Concatenated Analysis Sheds Light on Early Metazoan Evolution and Fuels a Modern “Urmetazoon” Hypothesis
Citation: Bernd Schierwater, Michael Eitel, Wolfgang Jakob, Hans-Jürgen Osigus, Heike Hadrys, Stephen L. Dellaporta, Sergios-Orestis Kolokotronis, Rob DeSalle (2009) Concatenated Analysis Sheds Light on Early Metazoan Evolution and Fuels a Modern “Urmetazoon” Hypothesis. PLoS Biology (Volume 7 (1)) (RSS)

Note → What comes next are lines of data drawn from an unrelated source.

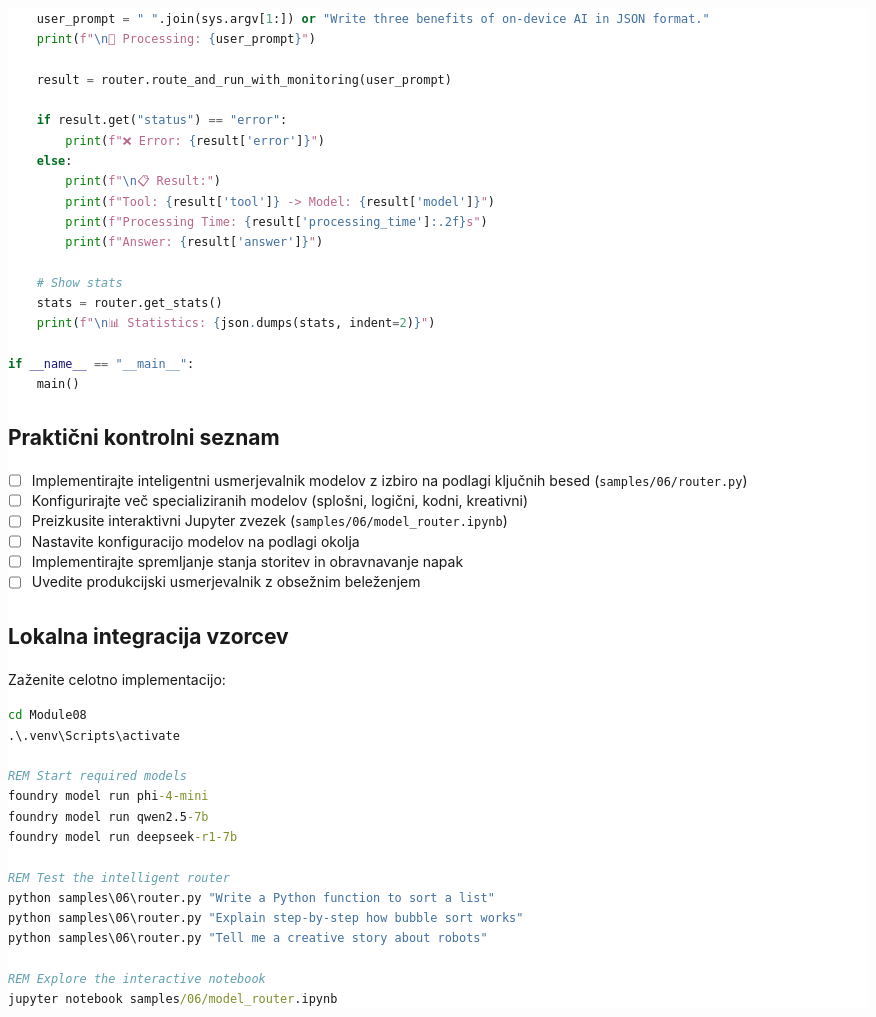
 ```python
    user_prompt = " ".join(sys.argv[1:]) or "Write three benefits of on-device AI in JSON format."
    print(f"\n🎯 Processing: {user_prompt}")
    
    result = router.route_and_run_with_monitoring(user_prompt)
    
    if result.get("status") == "error":
        print(f"❌ Error: {result['error']}")
    else:
        print(f"\n📋 Result:")
        print(f"Tool: {result['tool']} -> Model: {result['model']}")
        print(f"Processing Time: {result['processing_time']:.2f}s")
        print(f"Answer: {result['answer']}")
    
    # Show stats
    stats = router.get_stats()
    print(f"\n📊 Statistics: {json.dumps(stats, indent=2)}")

if __name__ == "__main__":
    main()
```


## Praktični kontrolni seznam
- [ ] Implementirajte inteligentni usmerjevalnik modelov z izbiro na podlagi ključnih besed (`samples/06/router.py`)
- [ ] Konfigurirajte več specializiranih modelov (splošni, logični, kodni, kreativni)
- [ ] Preizkusite interaktivni Jupyter zvezek (`samples/06/model_router.ipynb`)
- [ ] Nastavite konfiguracijo modelov na podlagi okolja
- [ ] Implementirajte spremljanje stanja storitev in obravnavanje napak
- [ ] Uvedite produkcijski usmerjevalnik z obsežnim beleženjem

## Lokalna integracija vzorcev

Zaženite celotno implementacijo:
```cmd
cd Module08
.\.venv\Scripts\activate

REM Start required models
foundry model run phi-4-mini
foundry model run qwen2.5-7b
foundry model run deepseek-r1-7b

REM Test the intelligent router
python samples\06\router.py "Write a Python function to sort a list"
python samples\06\router.py "Explain step-by-step how bubble sort works"
python samples\06\router.py "Tell me a creative story about robots"

REM Explore the interactive notebook
jupyter notebook samples/06/model_router.ipynb
```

DOI (original publisher): doi:10.1371/journal.pbio.1000020
Semantic Scholar (metadata): doi:10.1371/journal.pbio.1000020
Sci-Hub (fulltext): doi:10.1371/journal.pbio.1000020
Internet Archive Scholar (fulltext): Concatenated Analysis Sheds Light on Early Metazoan Evolution and Fuels a Modern “Urmetazoon” Hypothesis
Tagged: Biology (RSS)
Following one of the basic principles in evolutionary biology that complex life forms derive from more primitive ancestors, it has long been believed that the higher animals, the Bilateria, arose from simpler (diploblastic) organisms such as the cnidarians (corals, polyps, and jellyfishes). A large number of studies, using different datasets and different methods, have tried to determine the most ancestral animal group as well as the ancestor of the higher animals. Here, we use “total evidence” analysis, which incorporates all available data (including morphology, genome, and gene expression data) and come to a surprising conclusion. The Bilateria and Cnidaria (together with the other diploblastic animals) are in fact sister groups: that is, they evolved in parallel from a very simple common ancestor. We conclude that the higher animals (Bilateria) and lower animals (diploblasts), probably separated very early, at the very beginning of metazoan animal evolution and independently evolved their complex body plans, including body axes, nervous system, sensory organs, and other characteristics. The striking similarities in several complex characters (such as the eyes) resulted from both lineages using the same basic genetic tool kit, which was already present in the common ancestor. The study identifies Placozoa as the most basal diploblast group and thus a living fossil genome that nicely demonstrates, not only that complex genetic tool kits arise before morphological complexity, but also that these kits may form similar morphological structures in parallel.